Reproduce the material below, replacing each "BUSINESS WIRE" with "NEWS WIRE" and leaving everything else as it is.

Dataset records:
......

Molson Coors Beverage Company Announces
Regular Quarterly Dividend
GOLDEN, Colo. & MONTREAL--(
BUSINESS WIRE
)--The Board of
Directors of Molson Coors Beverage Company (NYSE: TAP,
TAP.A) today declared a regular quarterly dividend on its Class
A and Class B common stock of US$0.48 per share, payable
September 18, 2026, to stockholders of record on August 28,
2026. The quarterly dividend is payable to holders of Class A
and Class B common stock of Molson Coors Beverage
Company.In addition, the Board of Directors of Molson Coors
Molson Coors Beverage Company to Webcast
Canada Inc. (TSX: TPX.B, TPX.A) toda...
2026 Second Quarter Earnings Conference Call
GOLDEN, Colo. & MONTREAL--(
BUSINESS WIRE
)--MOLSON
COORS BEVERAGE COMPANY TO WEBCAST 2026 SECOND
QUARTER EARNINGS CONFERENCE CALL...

......

-- Written reply --
Molson Coors Beverage Company Announces
Regular Quarterly Dividend
GOLDEN, Colo. & MONTREAL--(
NEWS WIRE
)--The Board of
Directors of Molson Coors Beverage Company (NYSE: TAP,
TAP.A) today declared a regular quarterly dividend on its Class
A and Class B common stock of US$0.48 per share, payable
September 18, 2026, to stockholders of record on August 28,
2026. The quarterly dividend is payable to holders of Class A
and Class B common stock of Molson Coors Beverage
Company.In addition, the Board of Directors of Molson Coors
Molson Coors Beverage Company to Webcast
Canada Inc. (TSX: TPX.B, TPX.A) toda...
2026 Second Quarter Earnings Conference Call
GOLDEN, Colo. & MONTREAL--(
NEWS WIRE
)--MOLSON
COORS BEVERAGE COMPANY TO WEBCAST 2026 SECOND
QUARTER EARNINGS CONFERENCE CALL...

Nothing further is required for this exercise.